→ Extracted text:
▼
Historically, adding chapter markers to a podcast has been more trouble than it is worth for many podcasters. The ‘hassle factor’ is a legitimate concern. Producing a podcast can be a lot of work even without chapter markers, but that is beginning to change with the introduction of tools like Chapters, a new Mac utility from Thomas Pritchard that makes adding chapter markers a breeze.

I have been recording a podcast with Robb Lewis called Ruminate, about technology, pop culture, food and other topics, since last August. Longtime podcast fans, we are relative newcomers to creating our own show. Recording the show is fun, but editing can be a chore – just ask Robb, who does most of the production work. While we are always looking for ways to make the show better, we must balance that desire against the time and effort it takes to produce the show. Until now, we have not added chapter markers to Ruminate because the demand wasn’t sufficient to make it worth the extra work. However, with the help of Chapters, Robb added chapter markers to episode 12 of Ruminate in less than five minutes, easily making it worth the effort.

Ruminate chapter markers as displayed by Overcast.

Ruminate chapter markers as displayed by Overcast.

When you first open Chapters, you are greeted with an Open dialog box. After your podcast file is open in Chapters, you can navigate to the point in the audio track where you want to add a chapter marker with an audio scrubber at the bottom of the window, or the forward and reverse buttons in the window’s toolbar. You can set the skip forward and back buttons to skip 5, 10, 15, 30, or 60 seconds at a time. Alternatively, you can use keyboard shortcuts to skip forward and back.1 You can also increase the playback speed to shorten the time it takes to listen for the points where you want to place markers. A nice touch is that if you already know the timestamps for your markers, you can type the timestamp into the fields provided in the righthand pane of the app without scrubbing to the location where you want to put the marker.

There are multiple ways to navigate your podcast track.

There are multiple ways to navigate your podcast track.
▲
→ Task directions: Please summarize the text about the Chapters utility in two sentences.

→ Provided records:
▼
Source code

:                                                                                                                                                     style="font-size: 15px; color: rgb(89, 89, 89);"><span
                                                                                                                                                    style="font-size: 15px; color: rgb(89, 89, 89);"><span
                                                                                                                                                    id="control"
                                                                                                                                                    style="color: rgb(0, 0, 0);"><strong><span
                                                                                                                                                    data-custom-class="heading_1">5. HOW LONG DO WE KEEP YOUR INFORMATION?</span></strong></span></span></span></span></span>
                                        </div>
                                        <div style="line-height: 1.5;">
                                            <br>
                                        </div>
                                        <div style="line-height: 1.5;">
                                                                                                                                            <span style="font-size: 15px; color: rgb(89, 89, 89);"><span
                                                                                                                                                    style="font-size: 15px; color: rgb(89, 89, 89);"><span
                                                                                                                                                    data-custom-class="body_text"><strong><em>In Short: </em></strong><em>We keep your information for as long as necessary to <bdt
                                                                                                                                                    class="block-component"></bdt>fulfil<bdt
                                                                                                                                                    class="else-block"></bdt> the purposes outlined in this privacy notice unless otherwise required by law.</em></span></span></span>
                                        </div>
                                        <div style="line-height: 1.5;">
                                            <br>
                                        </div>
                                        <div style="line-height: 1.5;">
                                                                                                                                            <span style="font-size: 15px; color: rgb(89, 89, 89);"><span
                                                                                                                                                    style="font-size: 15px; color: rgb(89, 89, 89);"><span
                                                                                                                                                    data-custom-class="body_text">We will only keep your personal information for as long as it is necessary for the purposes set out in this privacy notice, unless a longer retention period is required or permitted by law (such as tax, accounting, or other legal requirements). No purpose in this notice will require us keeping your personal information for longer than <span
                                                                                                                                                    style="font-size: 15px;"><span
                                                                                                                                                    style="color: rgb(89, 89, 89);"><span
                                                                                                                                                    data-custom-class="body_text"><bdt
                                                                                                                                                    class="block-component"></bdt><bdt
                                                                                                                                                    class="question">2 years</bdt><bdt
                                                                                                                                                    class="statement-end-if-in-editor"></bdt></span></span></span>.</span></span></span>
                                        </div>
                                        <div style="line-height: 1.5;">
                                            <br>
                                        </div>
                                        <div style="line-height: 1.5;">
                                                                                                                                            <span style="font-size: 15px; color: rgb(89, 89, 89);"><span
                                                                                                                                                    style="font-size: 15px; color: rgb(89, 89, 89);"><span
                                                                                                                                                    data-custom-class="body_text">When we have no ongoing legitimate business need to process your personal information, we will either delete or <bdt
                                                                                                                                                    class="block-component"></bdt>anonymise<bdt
▲
→ Problem solution: Chapters, a new Mac utility from Thomas Pritchard, makes adding chapter markers to a podcast a breeze, and with it Robb Lewis added markers to episode 12 of Ruminate in less than five minutes. Once a podcast file is open, you can reach the spot for a marker with the audio scrubber, the skip buttons, keyboard shortcuts or faster playback, or you can type known timestamps into the fields in the righthand pane.